• **TO DO**
An exact copy of the listing is needed, with every line kept.

• **PROVIDED RECORDS**
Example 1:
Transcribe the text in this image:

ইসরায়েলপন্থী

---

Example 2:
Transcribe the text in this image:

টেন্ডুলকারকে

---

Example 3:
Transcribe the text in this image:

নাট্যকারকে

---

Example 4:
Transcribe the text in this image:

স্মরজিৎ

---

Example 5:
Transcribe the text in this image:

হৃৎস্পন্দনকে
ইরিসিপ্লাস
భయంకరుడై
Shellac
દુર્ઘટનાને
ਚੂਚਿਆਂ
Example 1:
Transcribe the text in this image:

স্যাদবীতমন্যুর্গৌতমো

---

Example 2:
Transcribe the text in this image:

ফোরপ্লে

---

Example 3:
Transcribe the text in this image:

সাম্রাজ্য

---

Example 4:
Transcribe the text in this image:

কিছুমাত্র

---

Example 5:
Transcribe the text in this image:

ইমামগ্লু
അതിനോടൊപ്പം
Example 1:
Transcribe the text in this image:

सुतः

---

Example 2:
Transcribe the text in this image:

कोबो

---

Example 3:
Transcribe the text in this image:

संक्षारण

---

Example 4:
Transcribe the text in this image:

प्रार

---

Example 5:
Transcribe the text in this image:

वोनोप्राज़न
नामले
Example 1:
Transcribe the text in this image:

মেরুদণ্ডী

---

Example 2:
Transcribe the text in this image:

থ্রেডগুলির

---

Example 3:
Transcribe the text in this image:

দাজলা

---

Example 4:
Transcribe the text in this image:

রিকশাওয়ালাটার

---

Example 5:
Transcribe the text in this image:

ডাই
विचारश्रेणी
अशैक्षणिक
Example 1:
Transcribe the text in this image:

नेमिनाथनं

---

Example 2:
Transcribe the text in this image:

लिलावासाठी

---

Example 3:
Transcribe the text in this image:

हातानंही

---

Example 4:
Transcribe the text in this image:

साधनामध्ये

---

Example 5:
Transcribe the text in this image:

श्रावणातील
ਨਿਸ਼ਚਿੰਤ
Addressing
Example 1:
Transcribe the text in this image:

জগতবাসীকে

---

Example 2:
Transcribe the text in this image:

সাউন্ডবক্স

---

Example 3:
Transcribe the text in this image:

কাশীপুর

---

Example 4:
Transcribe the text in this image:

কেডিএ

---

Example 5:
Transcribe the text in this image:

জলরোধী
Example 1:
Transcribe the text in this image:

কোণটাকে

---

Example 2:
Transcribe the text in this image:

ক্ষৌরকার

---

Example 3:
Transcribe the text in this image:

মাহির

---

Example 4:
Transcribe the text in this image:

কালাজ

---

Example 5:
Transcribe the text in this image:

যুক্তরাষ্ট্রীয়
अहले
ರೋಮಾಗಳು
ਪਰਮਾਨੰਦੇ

• **RESPONSE TO THIS TASK**
Example 1:
Transcribe the text in this image:

ইসরায়েলপন্থী

---

Example 2:
Transcribe the text in this image:

টেন্ডুলকারকে

---

Example 3:
Transcribe the text in this image:

নাট্যকারকে

---

Example 4:
Transcribe the text in this image:

স্মরজিৎ

---

Example 5:
Transcribe the text in this image:

হৃৎস্পন্দনকে
ইরিসিপ্লাস
భయంకరుడై
Shellac
દુર્ઘટનાને
ਚੂਚਿਆਂ
Example 1:
Transcribe the text in this image:

স্যাদবীতমন্যুর্গৌতমো

---

Example 2:
Transcribe the text in this image:

ফোরপ্লে

---

Example 3:
Transcribe the text in this image:

সাম্রাজ্য

---

Example 4:
Transcribe the text in this image:

কিছুমাত্র

---

Example 5:
Transcribe the text in this image:

ইমামগ্লু
അതിനോടൊപ്പം
Example 1:
Transcribe the text in this image:

सुतः

---

Example 2:
Transcribe the text in this image:

कोबो

---

Example 3:
Transcribe the text in this image:

संक्षारण

---

Example 4:
Transcribe the text in this image:

प्रार

---

Example 5:
Transcribe the text in this image:

वोनोप्राज़न
नामले
Example 1:
Transcribe the text in this image:

মেরুদণ্ডী

---

Example 2:
Transcribe the text in this image:

থ্রেডগুলির

---

Example 3:
Transcribe the text in this image:

দাজলা

---

Example 4:
Transcribe the text in this image:

রিকশাওয়ালাটার

---

Example 5:
Transcribe the text in this image:

ডাই
विचारश्रेणी
अशैक्षणिक
Example 1:
Transcribe the text in this image:

नेमिनाथनं

---

Example 2:
Transcribe the text in this image:

लिलावासाठी

---

Example 3:
Transcribe the text in this image:

हातानंही

---

Example 4:
Transcribe the text in this image:

साधनामध्ये

---

Example 5:
Transcribe the text in this image:

श्रावणातील
ਨਿਸ਼ਚਿੰਤ
Addressing
Example 1:
Transcribe the text in this image:

জগতবাসীকে

---

Example 2:
Transcribe the text in this image:

সাউন্ডবক্স

---

Example 3:
Transcribe the text in this image:

কাশীপুর

---

Example 4:
Transcribe the text in this image:

কেডিএ

---

Example 5:
Transcribe the text in this image:

জলরোধী
Example 1:
Transcribe the text in this image:

কোণটাকে

---

Example 2:
Transcribe the text in this image:

ক্ষৌরকার

---

Example 3:
Transcribe the text in this image:

মাহির

---

Example 4:
Transcribe the text in this image:

কালাজ

---

Example 5:
Transcribe the text in this image:

যুক্তরাষ্ট্রীয়
अहले
ರೋಮಾಗಳು
ਪਰਮਾਨੰਦੇ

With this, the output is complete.